Jana Eggers is the CEO at Nara Logics, and a mathematician by training. Her unique perspective has her urging all CEOs to learn more about AI,
“I really encourage CEOs to get to understand AI. They can understand it to a level enough that it will be beneficial to their business. It's not something that I think they should just say, “Oh, that's my tech and that's my smart guys.” It's everyone. Don't put it off in a corner."
But, how do you actually do that? How do you stop talking about AI and put it into practice at your organization? On AI at Work, Jana shared her Four Tips to Stop Reading About AI and Start Doing AI.
1. Understand that AI is not magic; it is just maths – and it needs you.
“AI is not magic. There's nothing magic there. You don't have to understand the theory behind it to get what it's doing and to start understanding and thinking about the answers that it's given.”
2. Get serious about your digital transformation
"By that, I mean understand your data, what data you have, the quality of it. The quality doesn't mean that stops you from AI. Actually, AI is pretty good at handling strange anomalies, and it's better for you to not clean your data. With our customers, I'm always telling them, “Guys, we want the raw data.” Because you go in and clean it, then when something unclean comes in, we don't know what to do with it. Really understand what digital transformation means. It really means, “I've got all this digital data. How do I use it across my organization?”
3. Stop with the excuses: “We don’t have enough data” or “We don’t have the expertise.”
“Jeff Dean from Google was asked at a conference about a year ago, do mere mortal companies have enough data for AI? He said, absolutely, yes, without any doubt. One thing I want to encourage people on is that you have more data than you think. This is not about acquiring data. Also, you don't need the PhD's. Google, Facebook-- those folks, they absolutely need the PhD's. I'm not saying they're bad. I mean, listen, any PhD's that want to come join us, we love it. We're there for you. We want to have people like that, but you don't have to have them. Most companies aren't going to need them. You can build a neural net in seven to ten lines of code, and you don't even need to do that. You just need to understand what your organization is trying to accomplish.”
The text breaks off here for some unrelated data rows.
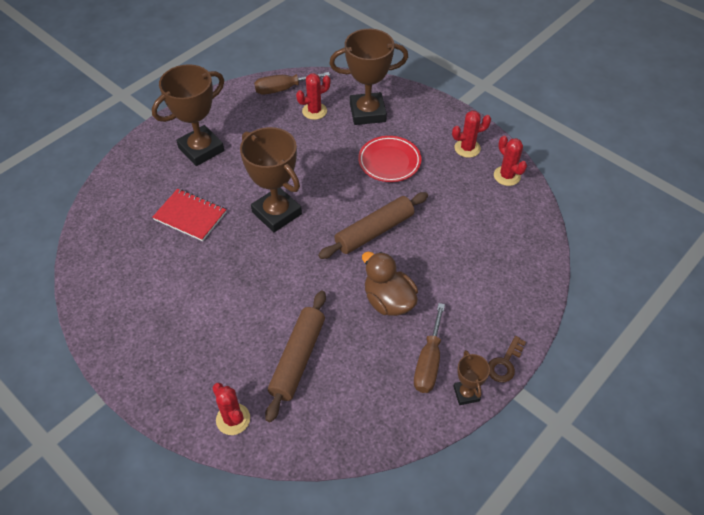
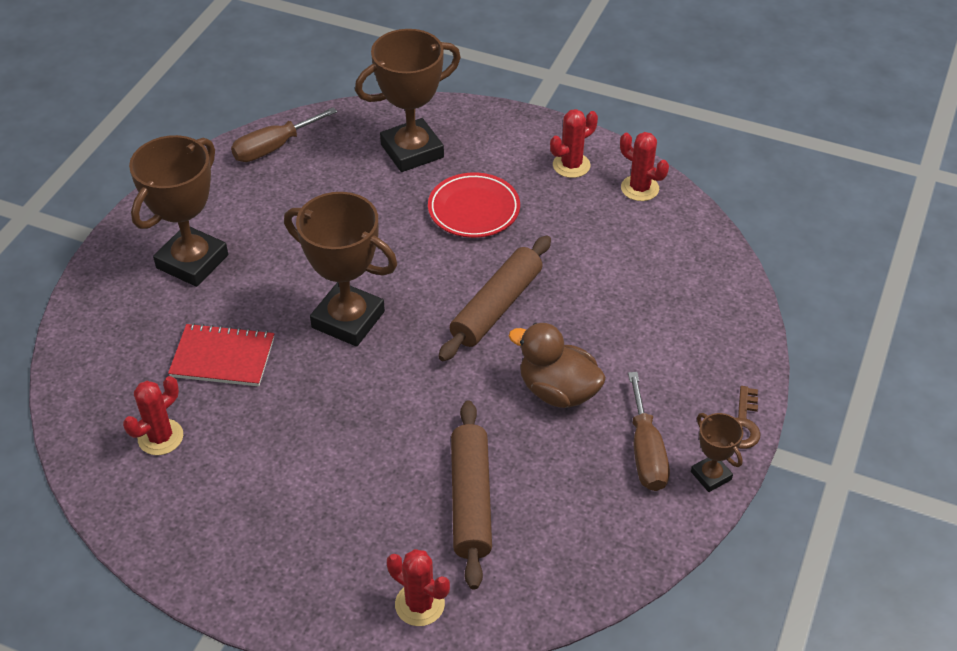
camera: 20 degrees left, 5 degrees down
(314, 111) = (335, 167): red cactus -> red cactus (160, 437)

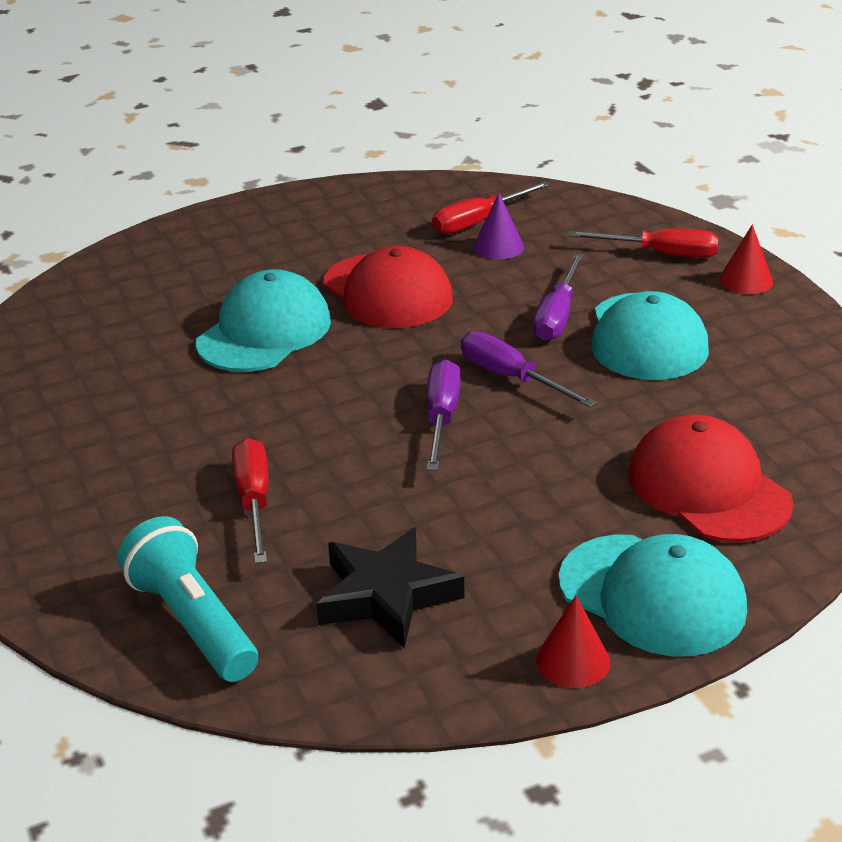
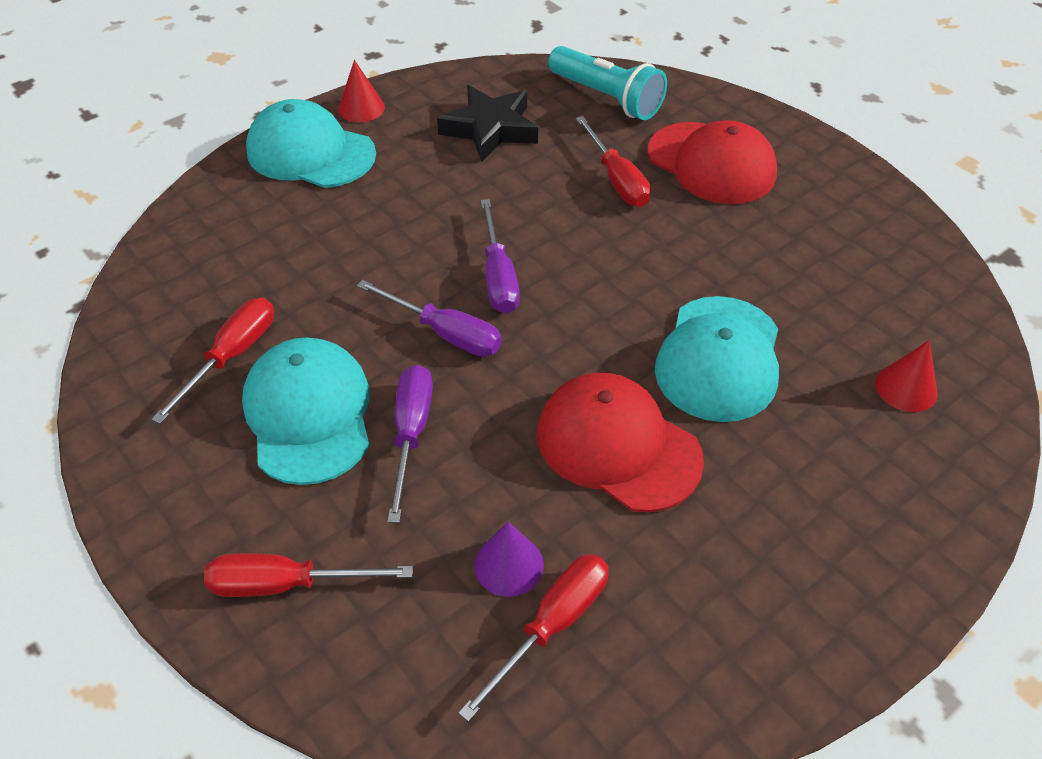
camera: 165 degrees right, 15 degrees up
(708, 488) = (262, 239): red cap -> red cap (711, 163)
(725, 384) = (232, 356): none -> red screwdriver
(746, 280) = (180, 541): red cone -> red cone (906, 388)

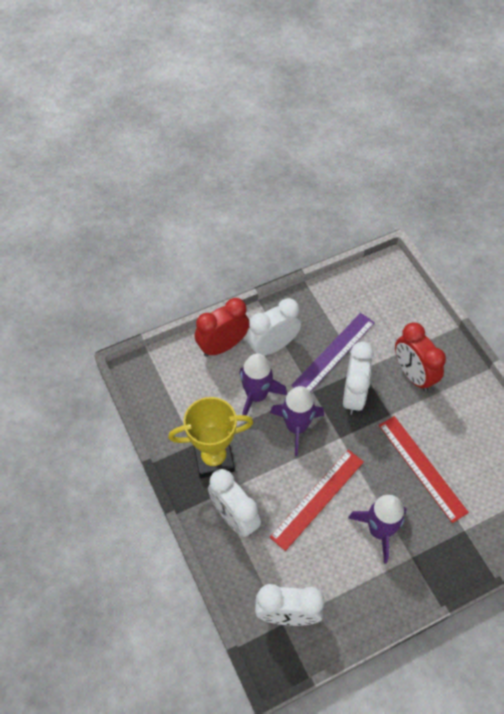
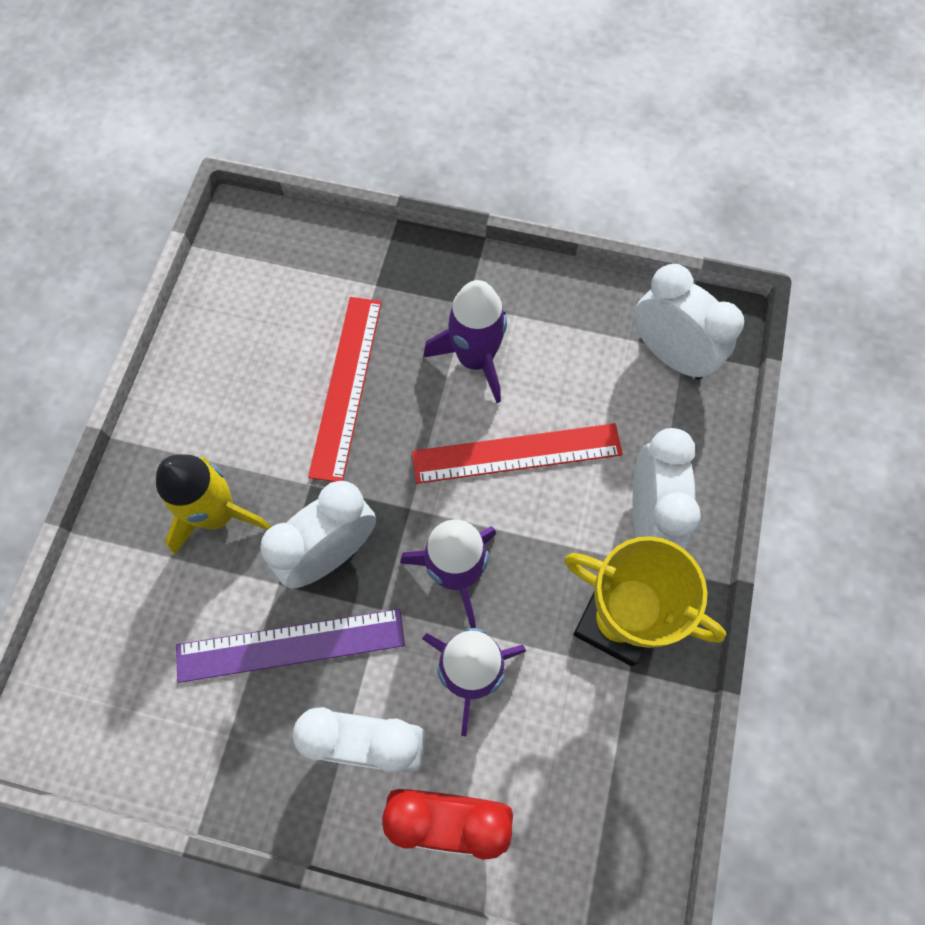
camera: 140 degrees left, 10 degrees up
(413, 375) = (217, 514): red clock -> yellow rocket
4. Build a learning organization
“There's a book called The Fifth Discipline, and the fifth discipline is being a learning organization. In tech we call it failing fast. You have lots of people say,“It's not about failing. It's about learning”, right? Which is true. That's really what this is about. One of the places he starts is, these are systems. What I like about that is, if you try and operate there's something called the beer game, which is really fun. It's about being a beer distributor. You can't just know one piece of the section.
You really have to understand, “Well, wait a second. My end outlet is doing a promotion. Well, that's going to impact my distribution. If I don't know that they're doing a promotion, I might think that they just figured out more marketing, or opened up to a new market. And so then I amp my production up. Well, then I have too much. And then, by the way, I've screwed up my supplier”.
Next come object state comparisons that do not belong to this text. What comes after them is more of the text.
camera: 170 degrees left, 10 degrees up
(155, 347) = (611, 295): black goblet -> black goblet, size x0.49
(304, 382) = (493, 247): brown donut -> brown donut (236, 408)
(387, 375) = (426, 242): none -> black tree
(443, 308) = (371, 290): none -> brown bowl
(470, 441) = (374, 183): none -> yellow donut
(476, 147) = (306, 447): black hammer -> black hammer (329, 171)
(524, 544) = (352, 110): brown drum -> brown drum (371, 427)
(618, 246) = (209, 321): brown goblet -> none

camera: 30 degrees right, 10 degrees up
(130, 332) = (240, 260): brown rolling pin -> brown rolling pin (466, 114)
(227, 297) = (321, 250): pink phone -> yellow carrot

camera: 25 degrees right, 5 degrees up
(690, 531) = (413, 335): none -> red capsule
It's one of the things that starts off in the book, so that people start understanding, “Oh wait, different organizations read signals wrong from the other organization”. Well, that's what you have in yours. When you're talking about something like the business, unit and engineering, and data science, and a UX organization, they all have to communicate together. I think The Fifth Discipline is a great book to really understand what a learning org is. I think it's actually going to be AI's hat trick to make us all learning orgs.”
"Where do I start?" Jana calls this the Chicken, Egg, and Bacon Problem.
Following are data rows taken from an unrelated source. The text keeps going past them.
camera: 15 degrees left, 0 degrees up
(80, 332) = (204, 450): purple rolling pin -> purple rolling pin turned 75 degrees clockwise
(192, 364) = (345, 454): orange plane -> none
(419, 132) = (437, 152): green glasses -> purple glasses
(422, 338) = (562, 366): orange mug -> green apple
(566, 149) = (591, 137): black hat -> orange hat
“People say, where do I start? Is it the data? I start with the data? Or, do I start with an algorithm that I think is going to solve my problem? That's the chicken and egg problem. The data is the egg, the chicken is the algorithm, the bacon is the results, which I call the holy trinity of AI. Anytime you change any of them, you have to consider changing the others. My big recommendation is start with your own eggs. Start with your data. A lot of people go and try and buy data, and the problem is, they don't know what's been done with that data. They don't know how it's collected. They don't know how it's been transformed. They really need to understand the data that they're going to be making decisions on, so I do think you start with the egg in that situation. The algorithms are pretty easy to change out. I mean, you talked about some of the ops problems.
We, as an industry, haven't figured out how to do model management. There are some theories out there, but none of us has figured it out and what to do with that. But choosing an algorithm, you can switch the algorithms in and out, see what they do. When you ask what an executive can do, one thing is get their team started with their own data. And that's a problem, because by the way, there's lots of silos in organization. So you need to encourage your team. I talk about being free range eggs, right? You've got to have your data be free range. Don't worry as much about the algorithm, but make sure that the team's trying many of them, and thinking about, “Hey, what's the difference in how it is?”